Unalakleet, in western Alaska, is home to about 700 people. It lies some 150 miles to the southeast of Nome and 395 miles northwest of Anchorage.

Bering Air, a regional air service based in Nome, operates passenger and cargo flights to 32 communities along Alaska’s northwest coast. More than 80 percent of Alaska’s communities “are inaccessible by the road system and depend on air access to provide basic needs,” the state’s transportation department wrote in a 2021 report.

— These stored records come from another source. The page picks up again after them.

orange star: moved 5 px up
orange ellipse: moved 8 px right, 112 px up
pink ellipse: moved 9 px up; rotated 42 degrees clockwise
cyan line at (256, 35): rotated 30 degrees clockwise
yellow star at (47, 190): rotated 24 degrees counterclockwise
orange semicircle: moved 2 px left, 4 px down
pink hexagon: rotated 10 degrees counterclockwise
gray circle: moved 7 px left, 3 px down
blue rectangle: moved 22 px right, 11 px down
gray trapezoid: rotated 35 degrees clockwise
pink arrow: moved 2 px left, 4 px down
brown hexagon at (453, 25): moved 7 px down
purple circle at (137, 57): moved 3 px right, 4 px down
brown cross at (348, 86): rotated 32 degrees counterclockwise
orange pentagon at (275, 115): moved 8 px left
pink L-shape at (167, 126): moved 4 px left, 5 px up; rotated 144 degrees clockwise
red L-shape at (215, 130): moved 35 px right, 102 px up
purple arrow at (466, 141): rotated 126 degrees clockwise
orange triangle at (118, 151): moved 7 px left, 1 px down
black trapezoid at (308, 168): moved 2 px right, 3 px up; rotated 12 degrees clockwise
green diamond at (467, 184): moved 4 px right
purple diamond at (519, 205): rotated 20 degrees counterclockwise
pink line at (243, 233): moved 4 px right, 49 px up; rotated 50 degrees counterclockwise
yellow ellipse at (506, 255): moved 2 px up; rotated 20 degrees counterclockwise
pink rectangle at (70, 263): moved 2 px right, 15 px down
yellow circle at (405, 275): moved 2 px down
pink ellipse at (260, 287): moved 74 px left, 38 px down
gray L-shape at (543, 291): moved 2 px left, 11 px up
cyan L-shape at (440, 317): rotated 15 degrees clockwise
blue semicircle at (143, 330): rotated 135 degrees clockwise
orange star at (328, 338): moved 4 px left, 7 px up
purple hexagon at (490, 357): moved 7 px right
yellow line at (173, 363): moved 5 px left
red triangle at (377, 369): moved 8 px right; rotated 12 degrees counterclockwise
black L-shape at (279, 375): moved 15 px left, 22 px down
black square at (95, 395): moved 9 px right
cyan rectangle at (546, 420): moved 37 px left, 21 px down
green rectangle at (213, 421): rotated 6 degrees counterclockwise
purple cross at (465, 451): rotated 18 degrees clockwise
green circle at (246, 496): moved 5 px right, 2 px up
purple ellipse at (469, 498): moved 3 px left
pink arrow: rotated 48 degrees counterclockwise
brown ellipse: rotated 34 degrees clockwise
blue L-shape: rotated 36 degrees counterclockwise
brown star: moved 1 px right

A C-130 Coast Guard plane arrived in the Nome area Thursday evening after ground crews “covered ground all along the coast from Nome to Topkok,” the Nome Volunteer Fire Department wrote on Facebook. The department said the Coast Guard aircraft would “fly a grid pattern over the water and shoreline in attempts to locate the plane.”

Other helicopters operated by the Coast Guard and the Alaska National Guard are also involved in the search, officials said Friday. The fire department has asked the public not to form individual search parties “due to weather and safety concerns.” Officials are treating the response as a search and rescue mission.

Flight-tracking site Flightradar24 said on social media that the plane’s last position was received at 3:16 p.m., 38 minutes after it left Unalakleet. The pilot had told Anchorage air traffic control that he intended to enter a holding pattern while waiting for the runway to be cleared, Nome’s fire department said, citing information from Flight Service, a program of the Federal Aviation Administration.